— Я — за то и за другое, — ответил панковский представитель.
— А тебе не приходит, что это невозможно — то и другое?
— Нет, не приходит. Что он, Власихин-то, бесчестный человек или как? Это не напрасно было, что товарищ главнокомандующий Мещеряков освободил товарища Власихина от суда и смертной казни. Герой, он знает, кого надобно до конца защищать. Потому и его нынче тоже предлагаю не казнить и не судить за безрассудное партизанство, а внушить, чтобы занимался победным сражением над Колчаком, больше ничем посторонним.

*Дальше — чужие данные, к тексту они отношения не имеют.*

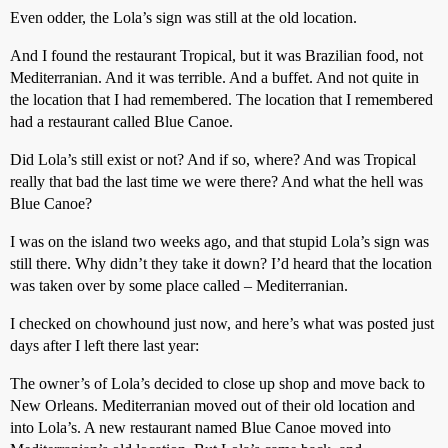
Even odder, the Lola’s sign was still at the old location.
And I found the restaurant Tropical, but it was Brazilian food, not
Mediterranian. And it was terrible. And a buffet. And not quite in
the location that I had remembered. The location that I remembered
had a restaurant called Blue Canoe.
Did Lola’s still exist or not? And if so, where? And was Tropical
really that bad the last time we were there? And what the hell was
Blue Canoe?
I was on the island two weeks ago, and that stupid Lola’s sign was
still there. Why didn’t they take it down? I’d heard that the location
was taken over by some place called – Mediterranian.
I checked on chowhound just now, and here’s what was posted just
days after I left there last year:
The owner’s of Lola’s decided to close up shop and move back to
New Orleans. Mediterranian moved out of their old location and
into Lola’s. A new restaurant named Blue Canoe moved into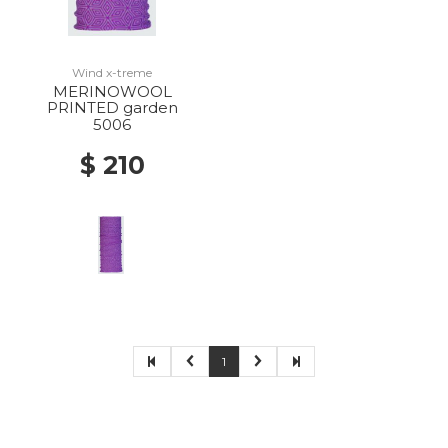
Wind x-treme
MERINOWOOL
PRINTED garden
5006
$ 210
1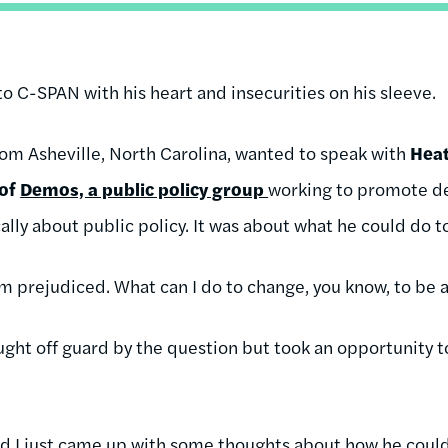
nto C-SPAN with his heart and insecurities on his sleeve.
from Asheville, North Carolina, wanted to speak with
Heat
 of
Demos, a public policy group
working to promote dem
ally about public policy. It was about what he could do 
I'm prejudiced. What can I do to change, you know, to be
ught off guard by the question but took an opportunity 
nd I just came up with some thoughts about how he could 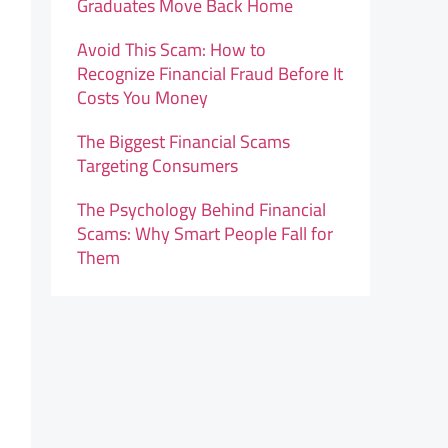
Graduates Move Back Home
Avoid This Scam: How to
Recognize Financial Fraud Before It
Costs You Money
The Biggest Financial Scams
Targeting Consumers
The Psychology Behind Financial
Scams: Why Smart People Fall for
Them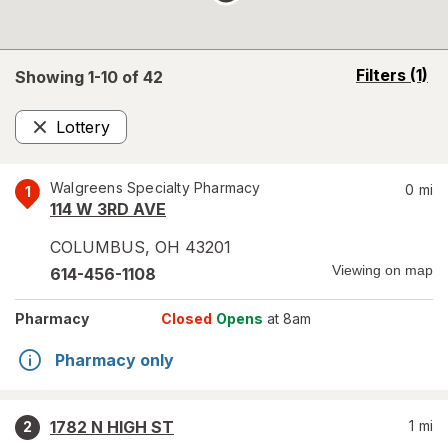
opens
Filters
(1)
Showing 1-
10
of
42
a
simulated
Lottery
overlay
Remove
Walgreens Specialty Pharmacy
0
mi
1
114 W 3RD AVE
COLUMBUS
,
OH
43201
Viewing on map
614-456-1108
Pharmacy
Closed
Opens
at 8am
Pharmacy only
1782 N HIGH ST
1
mi
2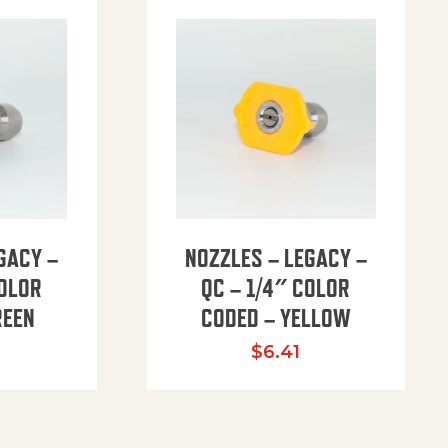
GACY –
NOZZLES – LEGACY –
COLOR
QC – 1/4″ COLOR
REEN
CODED – YELLOW
$
6.41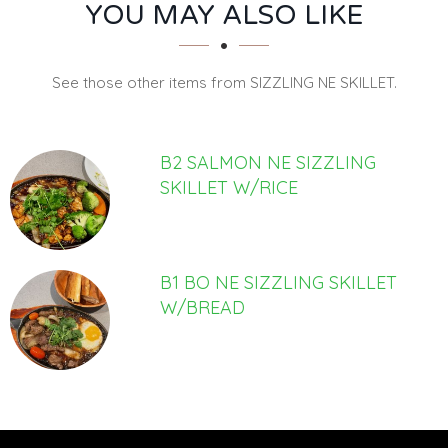
SECTION
SECTION
YOU MAY ALSO LIKE
See those other items from SIZZLING NE SKILLET.
B2 SALMON NE SIZZLING
SKILLET W/RICE
B1 BO NE SIZZLING SKILLET
W/BREAD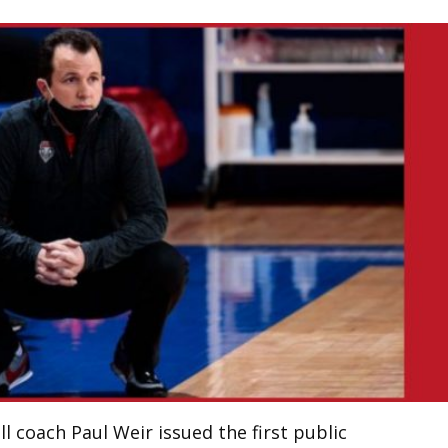
 coach Paul Weir issued the first public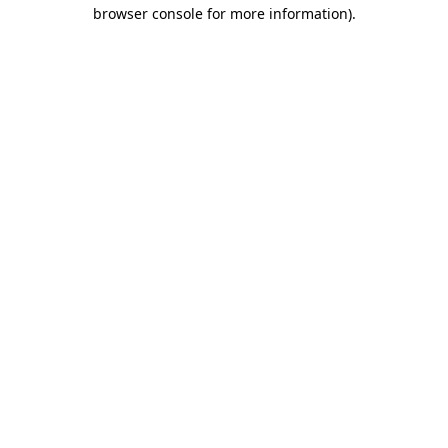
browser console for more information)
.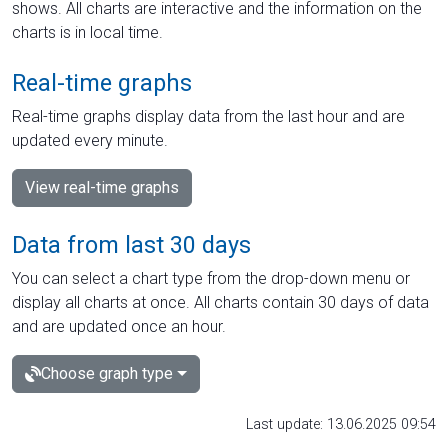
shows. All charts are interactive and the information on the
charts is in local time.
Real-time graphs
Real-time graphs display data from the last hour and are
updated every minute.
View real-time graphs
Data from last 30 days
You can select a chart type from the drop-down menu or
display all charts at once. All charts contain 30 days of data
and are updated once an hour.
Choose graph type
Last update: 13.06.2025 09:54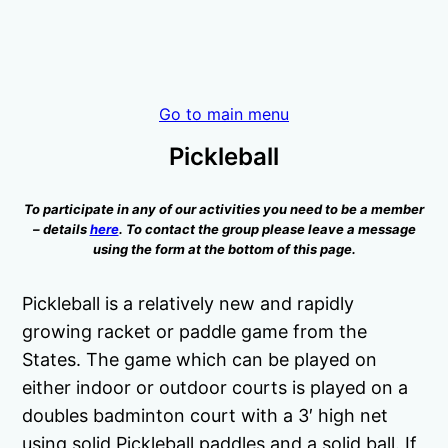
Go to main menu
Pickleball
To participate in any of our activities you need to be a member
– details
here
. To contact the group please leave a message
using the form at the bottom of this page.
Pickleball is a relatively new and rapidly
growing racket or paddle game from the
States. The game which can be played on
either indoor or outdoor courts is played on a
doubles badminton court with a 3′ high net
using solid Pickleball paddles and a solid ball. If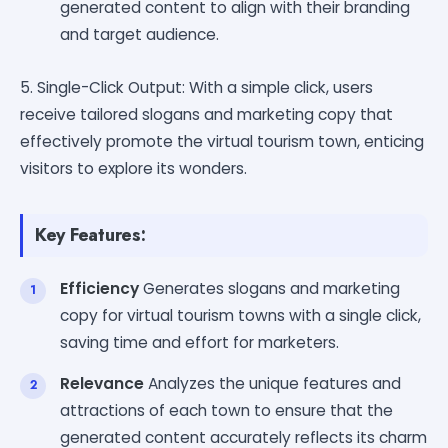
generated content to align with their branding
and target audience.
5. Single-Click Output: With a simple click, users
receive tailored slogans and marketing copy that
effectively promote the virtual tourism town, enticing
visitors to explore its wonders.
Key Features:
Efficiency
Generates slogans and marketing
copy for virtual tourism towns with a single click,
saving time and effort for marketers.
Relevance
Analyzes the unique features and
attractions of each town to ensure that the
generated content accurately reflects its charm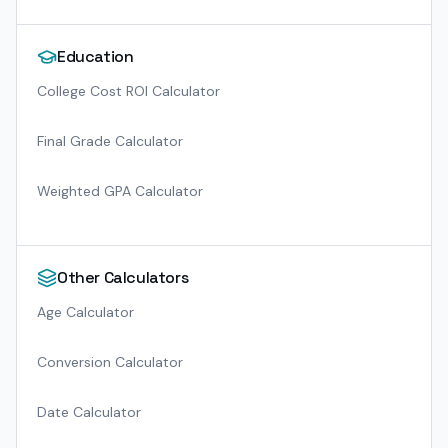
Education
College Cost ROI Calculator
Final Grade Calculator
Weighted GPA Calculator
Other Calculators
Age Calculator
Conversion Calculator
Date Calculator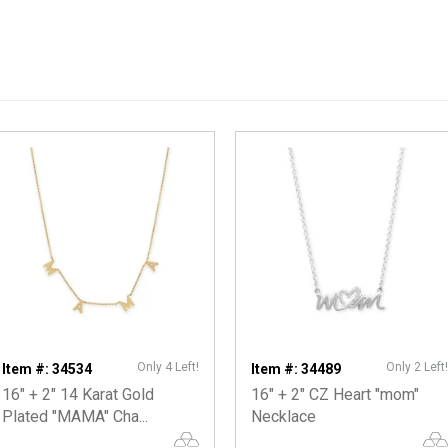
Only 4 Left!
Only 2 Left!
Item #: 34534
Item #: 34489
16" + 2" 14 Karat Gold
16" + 2" CZ Heart "mom"
Plated "MAMA" Cha...
Necklace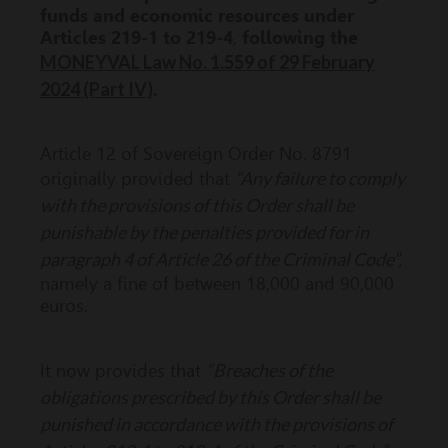
funds and economic resources under
Articles 219-1 to 219-4
,
following the
MONEYVAL Law No. 1.559 of 29 February
2024 (Part IV)
.
Article 12 of Sovereign Order No. 8791
“Any failure to comply
originally provided that
with the provisions of this Order shall be
punishable by the penalties provided for in
paragraph 4 of Article 26 of the Criminal Code”,
namely a fine of between 18,000 and 90,000
euros.
“Breaches of the
It now provides that
obligations prescribed by this Order shall be
punished in accordance with the provisions of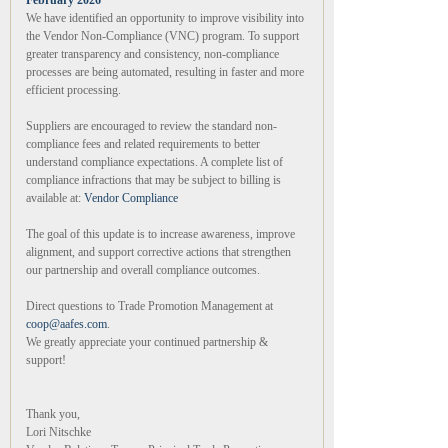
February 2026
We have identified an opportunity to improve visibility into
the Vendor Non-Compliance (VNC) program. To support
greater transparency and consistency, non-compliance
processes are being automated, resulting in faster and more
efficient processing.
Suppliers are encouraged to review the standard non-
compliance fees and related requirements to better
understand compliance expectations. A complete list of
compliance infractions that may be subject to billing is
available at:
Vendor Compliance
The goal of this update is to increase awareness, improve
alignment, and support corrective actions that strengthen
our partnership and overall compliance outcomes.
Direct questions to Trade Promotion Management at
coop@aafes.com
.
We greatly appreciate your continued partnership &
support!
Thank you,
Lori Nitschke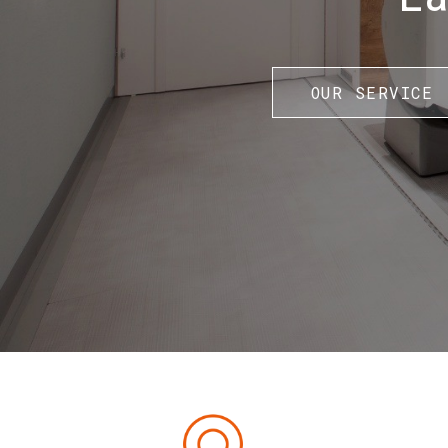
OUR SERVICE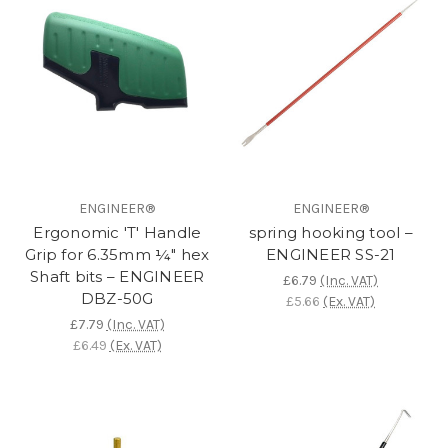
ENGINEER®
ENGINEER®
Ergonomic 'T' Handle
spring hooking tool –
Grip for 6.35mm ¼" hex
ENGINEER SS-21
Shaft bits – ENGINEER
£6.79
(Inc. VAT)
DBZ-50G
£5.66
(Ex. VAT)
£7.79
(Inc. VAT)
£6.49
(Ex. VAT)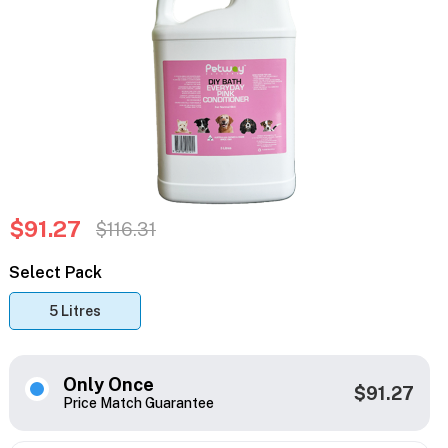
$91.27
$116.31
Select Pack
5 Litres
Only Once
$91.27
Price Match Guarantee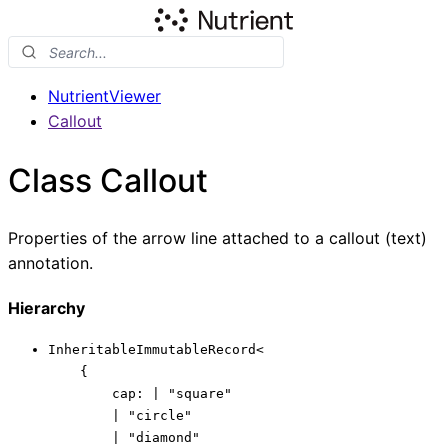
NutrientViewer
Callout
Class Callout
Properties of the arrow line attached to a callout (text)
annotation.
Hierarchy
InheritableImmutableRecord
<
{
cap
:
|
"square"
|
"circle"
|
"diamond"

Когда он не до конца еще сознательный — внушить.
И тут Мещеряков поднялся со своего места у окна, где он просидел так долго и так неподвижно, вглядываясь в короткую осеннюю улочку выселка, на которой запоздало и робко зеленилась травка-топтун, суетливо бегали сметанно-белые, мелкие, похожие на цыплят куры с пунцовыми гребешками.
Ужасно тоскливо, ужасно не по себе стало ему сидеть здесь. Он и встал, пошел к двери.
В дверях оглянулся, подхватил еще какое-то слово панковского представителя — опять о Власихине — и вспомнил обширную площадь Соленой Пади, всю переполненную народом.
И себя он вспомнил на гнедом, в серебряной мерлушковой папахе с красной лентой. Он указывал вытянутой рукой на Власихина, был судьей ему. А может быть, и всем людям, которые на площади в тот миг оказались, еще теснились из улиц, из проулков. Всем. Только себе самому не был он тогда судьей. И ему никто.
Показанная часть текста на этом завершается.